• _TASK DESCRIPTION_
For every entry below, give an exact repeat and leave out the pictures.

##### DATASET ENTRIES #####

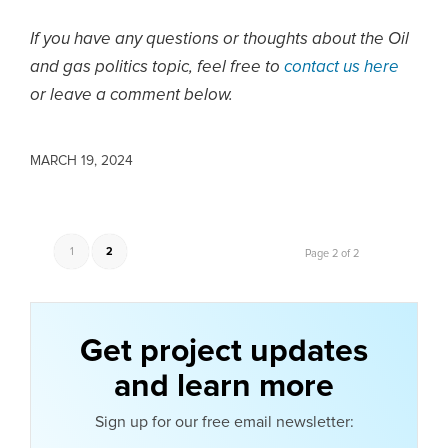
If you have any questions or thoughts about the Oil
and gas politics topic, feel free to
contact us here
or leave a comment below.
MARCH 19, 2024
1
2
Page 2 of 2
Get project updates
and learn more
Sign up for our free email newsletter:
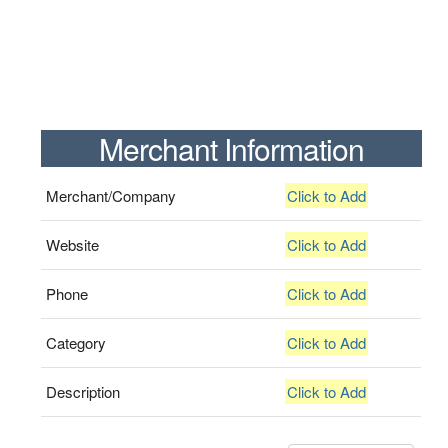
Merchant Information
Merchant/Company
Click to Add
Website
Click to Add
Phone
Click to Add
Category
Click to Add
Description
Click to Add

#####

• _FINISHED EXERCISE_
If you have any questions or thoughts about the Oil
and gas politics topic, feel free to
contact us here
or leave a comment below.
MARCH 19, 2024
1
2
Page 2 of 2
Get project updates
and learn more
Sign up for our free email newsletter:
Merchant Information
Merchant/Company
Click to Add
Website
Click to Add
Phone
Click to Add
Category
Click to Add
Description
Click to Add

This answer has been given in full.